Once upon a time there was a record player

02/01/23 Uncategorized

Portable, round-shaped, colorful, many people will compare Ocarina to the contemporary version of the dear old record player of the 1970s. This comparison is very welcome to us, since we were frequent users of it as children.
For all the children and young people of those years, the record player was, in fact, a real revolution. Thanks to this device, an automatic portable record player, it was possible to listen to whatever you wanted. Inside were inserted 45 rpm records (i.e., vinyl with a diameter of 178 millimeters and a speed of 45 rpm) containing audio -fables, children’s ditties, the legendary cartoon soundtracks, but also albums by adult artists. Thus we went from “Fury Horse of the West” to cult songs such as Gabriella Ferri’s “Dove sta Zazà.” Musical education often started right from there…

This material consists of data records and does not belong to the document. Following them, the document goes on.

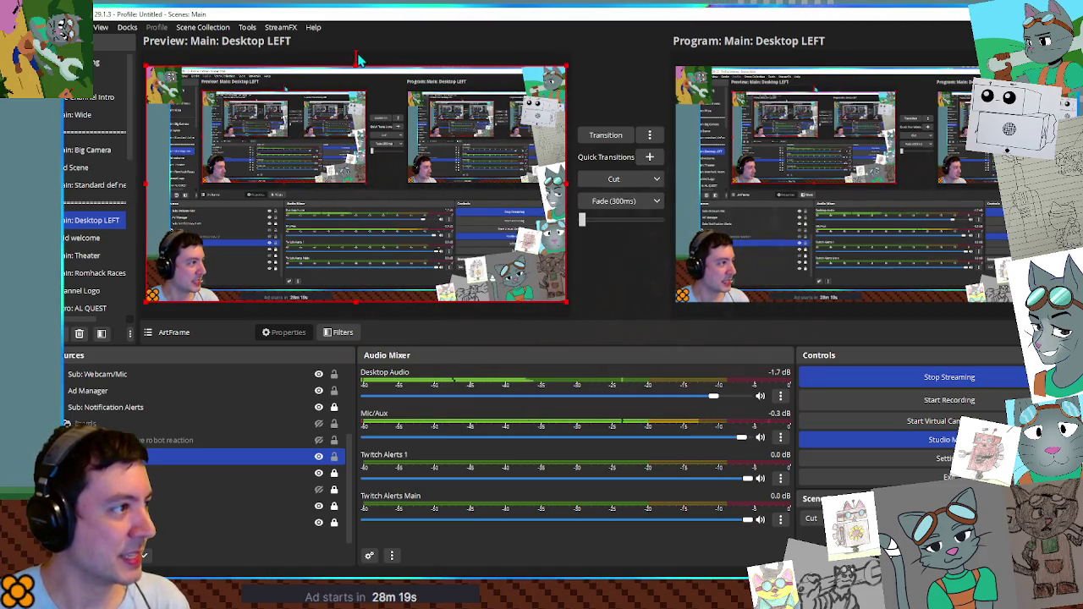
pyautogui.moveTo(355, 51)
pyautogui.mouseDown()
pyautogui.moveTo(310, 61)
pyautogui.moveTo(263, 91)
pyautogui.moveTo(232, 144)
pyautogui.moveTo(241, 173)
pyautogui.mouseUp()
pyautogui.moveTo(423, 197)
pyautogui.mouseDown()
pyautogui.moveTo(541, 127)
pyautogui.moveTo(516, 121)
pyautogui.moveTo(506, 137)
pyautogui.mouseUp()
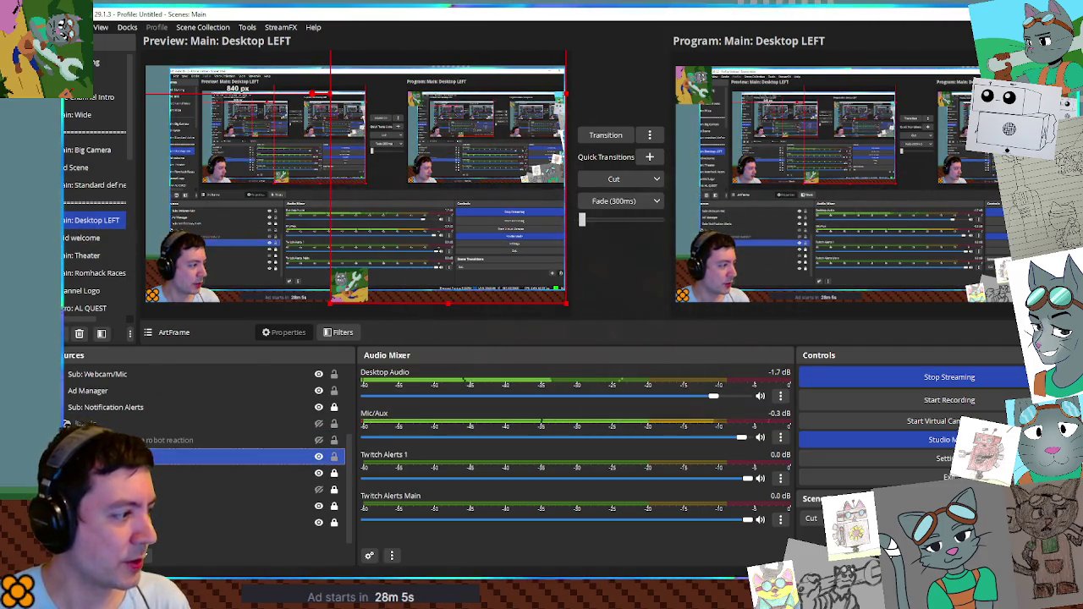
pyautogui.rightClick(126, 452)
pyautogui.click(169, 428)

The first model of record player can be traced back to Irradio, a company producing phonographic equipment founded in 1930 in Milan by Franco Corrado Bonifacini. After a trip to the United States, he wanted to invest part of the finances of the family business in the launch of audio reproduction devices. Thus in 1966 Irradio asked architect and designer Mario Bellini to design a portable record player that was versatile, durable, and innovative in shape, aimed primarily at teenagers, who were big consumers of records.

Bellini created an object never seen until then, which became a symbol for an entire generation. A compact box with a “mouth” that “ate” the record, automatically starting its playback. The sound came out of the built-in loudspeaker and the most incredible thing was that it ran on batteries so it could be carried anywhere. “The record eater plays always and in any case, hold it by the hand while walking or place it upright, sideways or upside down consistently; as soon as it has finished playing it spits out the record and is ready to start again”- Bellini explained.

The device was named Irradiette, a name, however, that was later changed to Fonorette.

Then, between 1975 and 1988, the famous Musicalsound Penny (also designed by Bellini) became popular, with a compact appearance with holes in the part above the speaker and an even wider choice of colors: orange, light blue, red, green, yellow. A pop, playful, cheerful line.

Then came the Minerva Pop 45, the Wilco (“Chicco,” “Coral,” “Pepito”), Geloso “Radiophonobox” …

However, the era of the record player was destined to fade away…soon in the early 1980s magnetic tape cassettes became more and more widely used both because they were more versatile and smaller in size and because of the countless recorders/players put on the market. It was the Sony walkman that consecrated their success until CDs and digital music relegated them to the background.